The Spanish Authority, when determining whether SGAE was imposing abusive conditions, referred solely to the fact that the discount was attached to the operator limiting the number of musical works that it controlled, and so the Competition Authority’s position remains unclear in respect of this traditional rule concerning publishing contracts.
In any event, what is most surprising about the decision are the deficient grounds offered in the analysis of the society’s conduct. Although this is largely excused by the settlement agreement, it would have been highly advisable for the Competition Authority to have resorted to the analytical tools employed by the European Commission for such cases. Had it followed those established guidelines, it would not have been difficult to observe that the society held an ‘interest’ worthy of protection in the adoption of measures to safeguard its independence and guarantee a fair share-out, even more so considering that this is a legal requirement in Spain, as indicated previously. It is more difficult to apply the proportionality rule in order to check whether the conditions promoted by SGAE were indispensable, appropriate and not excessive in order to achieve that end.

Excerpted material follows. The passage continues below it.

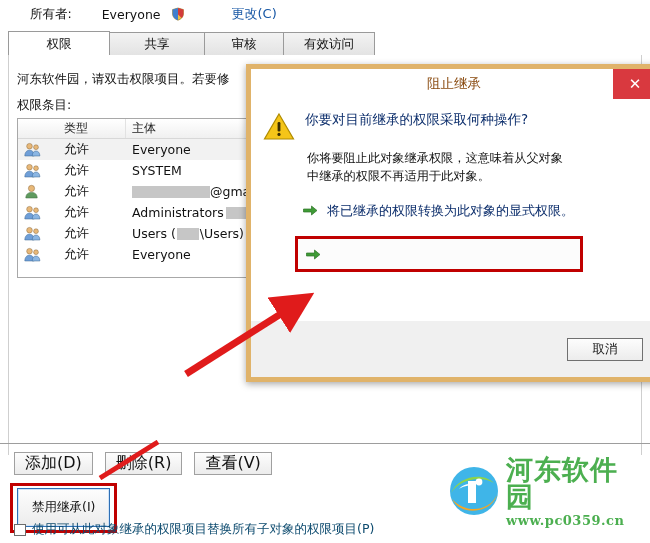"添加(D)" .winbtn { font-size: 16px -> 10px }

The case does not shed any light on the actual situation that the collecting society was up against. At most, it can be inferred that broadcasters could obtain “returns” from the society itself for using works that they controlled, up to 33% of what they themselves had paid. This single piece of information does not enable us to elaborate in this regard or replace the Spanish Competition Authority’s analysis. However, in principle, there is no reason for a society in a dominant position to be unable to, or even to have to, take measures that encourage users not to favour certain works with the sole aim of generating returns, with the consequent loss of revenue for the other members. Those measures will certainly have to be offered transparently and equally to all users, and the principle of proportionality should be respected.